I) Before we get to quantization and path integrals there are problems already at the classical level. The Legendre transformation is not well-defined without knowledge of the CCR. For instance if the CCRs for the complex bosonic scalar $\hat{\phi}$ and $\hat{\phi}^{\dagger}$ is zero, this would mean that OP's Hamiltonian density ${\cal H}$ is a pure potential term without kinetic terms. The Legendre transformation to the Lagrangian formulation would then become singular.
II) Here is a non-trivial example. Let us instead assume that the CCR for the complex bosonic scalar $\hat{\phi}$ and $\hat{\phi}^{\dagger}$ reads
$$\tag{1} [\hat{\phi}(x,t), \hat{\phi}^{\dagger}(y,t)]
~=~\hbar{\bf 1}~ \delta(x-y), $$
and other CCRs vanish.
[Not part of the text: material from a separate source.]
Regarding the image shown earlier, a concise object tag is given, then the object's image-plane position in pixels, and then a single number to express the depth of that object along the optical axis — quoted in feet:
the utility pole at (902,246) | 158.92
Equivalently in terms of Poisson brackets
$$\tag{2} \{\phi(x,t), \phi^{\ast}(y,t)\}~=~-i\delta(x-y). $$
We can expand the complex scalar field
$$\tag{3} \phi~=~(\phi^1+i\phi^2)/\sqrt{2} $$
in two real component fields $\phi^a$ , $a=1,2$. Then the CCR (2) becomes
$$\tag{4} \{\phi^1(x,t), \phi^{2}(y,t)\}~=~\delta(x-y). $$
Conclusion: We can identify $\phi^2$ as the momentum for $\phi^1$.
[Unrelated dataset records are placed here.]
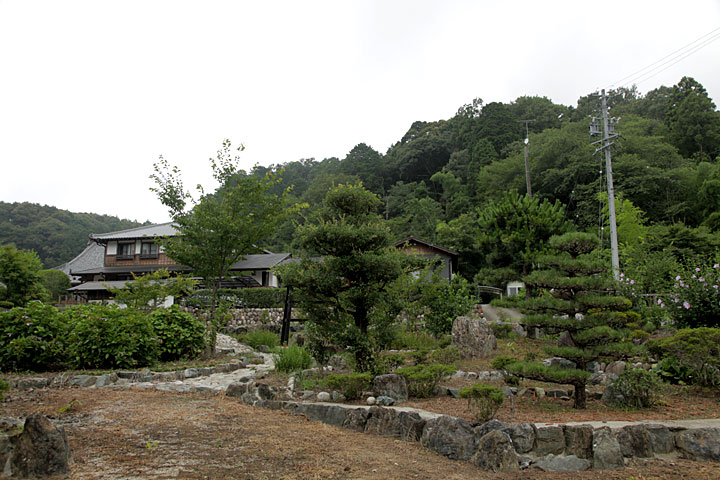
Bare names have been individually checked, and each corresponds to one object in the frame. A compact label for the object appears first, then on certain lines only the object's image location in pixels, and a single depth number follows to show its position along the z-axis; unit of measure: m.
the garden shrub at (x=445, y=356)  8.27
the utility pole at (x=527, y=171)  28.12
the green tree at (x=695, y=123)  29.17
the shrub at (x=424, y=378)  5.74
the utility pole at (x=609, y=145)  15.06
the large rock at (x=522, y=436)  3.90
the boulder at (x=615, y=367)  6.94
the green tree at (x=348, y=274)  6.93
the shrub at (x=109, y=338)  8.22
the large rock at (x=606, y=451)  3.63
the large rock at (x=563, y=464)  3.64
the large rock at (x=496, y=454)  3.65
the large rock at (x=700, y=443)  3.67
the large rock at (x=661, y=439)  3.82
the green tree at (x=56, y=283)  29.06
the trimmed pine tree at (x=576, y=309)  4.88
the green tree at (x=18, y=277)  18.50
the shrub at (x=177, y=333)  9.56
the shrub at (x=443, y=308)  11.17
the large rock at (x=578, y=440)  3.75
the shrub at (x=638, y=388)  4.82
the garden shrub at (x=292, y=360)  8.09
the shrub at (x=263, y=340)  13.48
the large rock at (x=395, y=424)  4.50
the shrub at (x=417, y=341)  10.10
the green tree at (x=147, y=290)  11.79
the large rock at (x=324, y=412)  5.16
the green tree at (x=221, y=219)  10.91
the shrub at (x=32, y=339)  7.86
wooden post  12.88
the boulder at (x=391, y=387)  5.71
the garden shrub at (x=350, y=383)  5.71
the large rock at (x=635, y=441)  3.78
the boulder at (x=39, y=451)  2.86
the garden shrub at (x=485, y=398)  4.25
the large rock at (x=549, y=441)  3.87
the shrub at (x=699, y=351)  5.39
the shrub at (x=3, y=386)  4.39
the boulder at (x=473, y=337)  9.04
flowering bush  8.14
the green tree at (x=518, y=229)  12.57
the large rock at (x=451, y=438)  3.98
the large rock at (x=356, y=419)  4.95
Next recall that OP's Hamiltonian density is (up to a total $x$-derivative)
$$ \tag{5} {\cal H}
~=~\frac{i}{2}\left(\phi\partial_x\phi^{\ast}-\phi^{\ast}\partial_x\phi\right) + V(\phi,\phi^{\ast})
~=~\frac{1}{2}\left(\phi^1\partial_x\phi^2-\phi^2\partial_x\phi^1\right) + V(\phi^1,\phi^2). $$
The corresponding Lagrangian density is then (up to a total $t$-derivative)
$$ \tag{6} {\cal L}~=~\phi^2\dot{\phi}^1-{\cal H}~\sim~
i\phi^*\dot{\phi}-{\cal H}.$$
[Here the $\sim$ symbol means equality modulo total derivative terms.] This Legendre transformation (5)-(6) is explained in detail in this Phys.SE post. Note that the Lagrangian density (6) unconventionally depends on the momentum variable $\phi^2$. Nevertheless, the corresponding action $S=\int \! dt~dx~{\cal L}$ leads to the correct equations of motion, and serves as a starting point for the path integral formulation.